Randomized coordinate descent methods with arbitrary samplingAlgebra & Discrete Mathematics
|Peter Richtarik, University of Edinbrough
|Mon, Jun 1 2015, 4:00PM
Randomized coordinate descent methods with arbitrary sampling are optimization algorithms which at every iteration update a random subset of coordinates (i.i.d. throughout the iterations), with the distribution of this random set-valued mapping allowed to be arbitrary. It turns out that methods of this type work as long as every coordinate has a positive probability of being chosen (and hence updated) by the sampling. This is clearly a necessary condition if we want the method to converge from any starting point.
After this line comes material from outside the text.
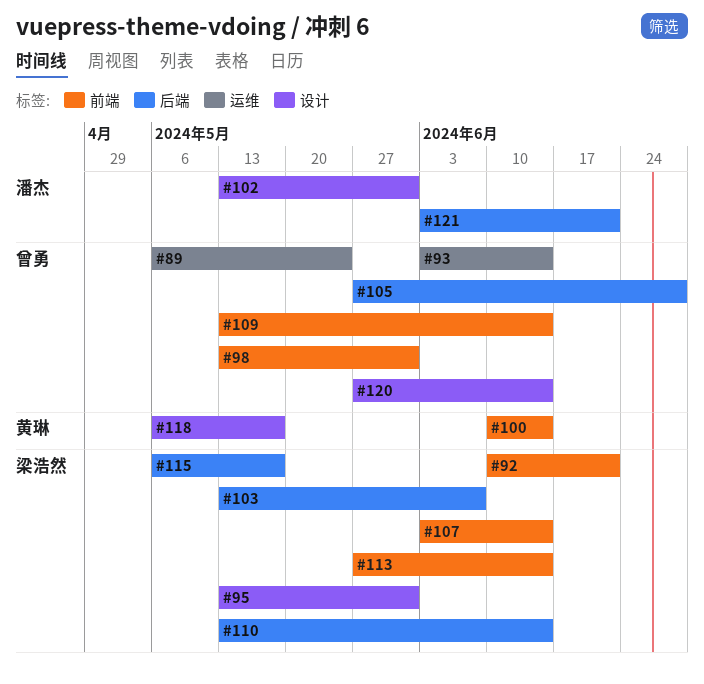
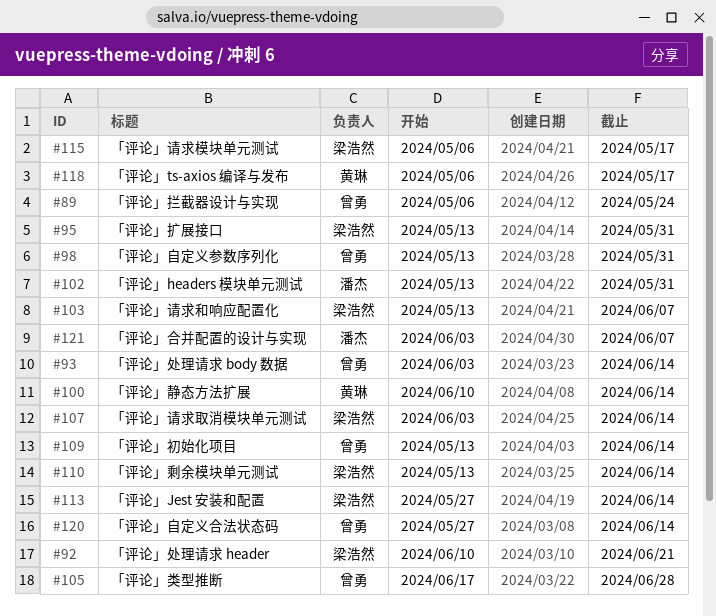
#105, start: May 27 -> Jun 17
#121, due: Jun 21 -> Jun 7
However, it turns out it is also sufficient. Naturally, certain characteristics of the distribution of the random set-valued mapping (or "sampling", for simplicity) manifest itself in the complexity bound. This opens the possibility to design samplings optimizing the complexity bound. If we restrict our attention to the case of samplings picking a single coordinate at a time, the optimal distribution is known as importance sampling. Usually, the difference between the uniform and importance sampling in terms of complexity is in the replacement of the maximum of certain problem-dependent quantities in the bound by their average. The above general setup opens the possibility to efficiently solve optimization problems arising in applications where it is more natural to update structured subsets of variables (e.g., overlapping blocks) and in situations where the sampling is implicitly defined by the computing environment (e.g., faulty processors). I will talk about the first three methods of this type developed in the literature: NSync (unconstrained minimization of a smooth strongly convex function), Quartz (a primal-dual method regularized empirical loss minimization) and ALPHA (minimization of the sum of a smooth convex function and a separable regularizer).